Mengenai dampak lingkungan, pemrosesan dan pengemasan CTwJ dengan appertisasi
lebih tinggi dibandingkan dengan sistem pemanas ohmik. Dengan kata lain, produksi
CTwJ dengan sistem pemanas ohmik lebih ramah lingkungan. Tahap produksi timah
merupakan hotspot lingkungan dalam produksi CTwJ yang dikemas dengan sistem
appertization; namun, fase produksi pertanian merupakan titik utama dalam proses
pemanasan ohmik. Hasil analisis ketidakpastian menunjukkan bahwa potensi
pemanasan global terhadap konsumsi 1 kg CTwJ kemasan berkisar antara 4,13 hingga
4,44 kg CO2eq. Selain itu, potensi pemanasan global dari sistem pemanas ohmik
berkisar antara 2,50 hingga 2,54 kg CO2eq. Studi ini menyoroti bahwa pemanasan
ohmik menghadirkan alternatif yang bagus dibandingkan metode sterilisasi
konvensional karena dampaknya yang rendah terhadap lingkungan dan efisiensi energi
yang tinggi.
Kebutuhan energi dan dampak siklus hidup terhadap lingkungan dari teknologi
pengolahan makanan baru (pemanasan ohmik) dengan metode konvensional
(appertization) dalam industri pengolahan tomat, yang dianggap sebagai salah satu
industri pengolahan makanan terbesar di dunia. Selain itu, analisis ketidakpastian
dilakukan melalui penerapan enam metodologi penilaian dampak yang berbeda.
Evaluasi kebutuhan energi menunjukkan konsumsi energi tertinggi untuk
appertization (156 kWh/t produk). Penghematan energi jalur pemanas ohmik
dibandingkan dengan jalur appertisasi adalah 102 kWh/t produk (atau penghematan
energi 65%). Efisiensi energi sistem appertisasi dan pemanas ohmik masing-masing
adalah 25% dan 77%. Ada peluang untuk optimalisasi energi dari proses yang
diselidiki sambil mempertahankan potensi manfaat kualitas. Dalam sistem apertisasi,
proses yang lebih hemat energi dapat dicapai dengan mengurangi uap non- kondensasi
dan memasang pengatur uap, yang akan menghasilkan aliran uap yang diperlukan
tergantung pada beban kaleng. Dalam kasus pemanasan ohmik, menambahkan isolasi
termal ke zona penahan akan meningkatkan efisiensi energi sistem.

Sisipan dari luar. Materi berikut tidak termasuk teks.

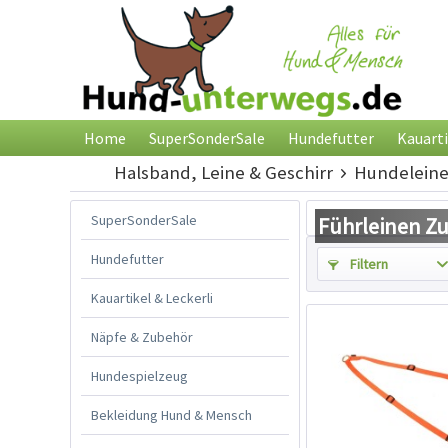
Home
SuperSonderSale
Hundefutter
Kauarti
Halsband, Leine & Geschirr
Hundelein
SuperSonderSale
Führleinen Z
Hundefutter
Filtern
Kauartikel & Leckerli
Näpfe & Zubehör
Hundespielzeug
Bekleidung Hund & Mensch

Mengingat penelitian ini dilakukan pada skala industri, maka pengaruh variabel
yang mempengaruhi proses pembuatan produksi CTwJ belum optimal. Oleh karena itu,
penelitian lebih lanjut diperlukan untuk mengoptimalkan proses dalam hal energi dan
dampak lingkungan. Selain itu, penggantian bahan kemasan dengan bahan berbasis
bio, dan penggunaan produk sampingan dari budidaya dan pengolahan untuk
memasok sebagian kebutuhan energi, terhadap energi akhir dan dampak lingkungan
dari produksi CTwJ harus dieksplorasi lebih lanjut.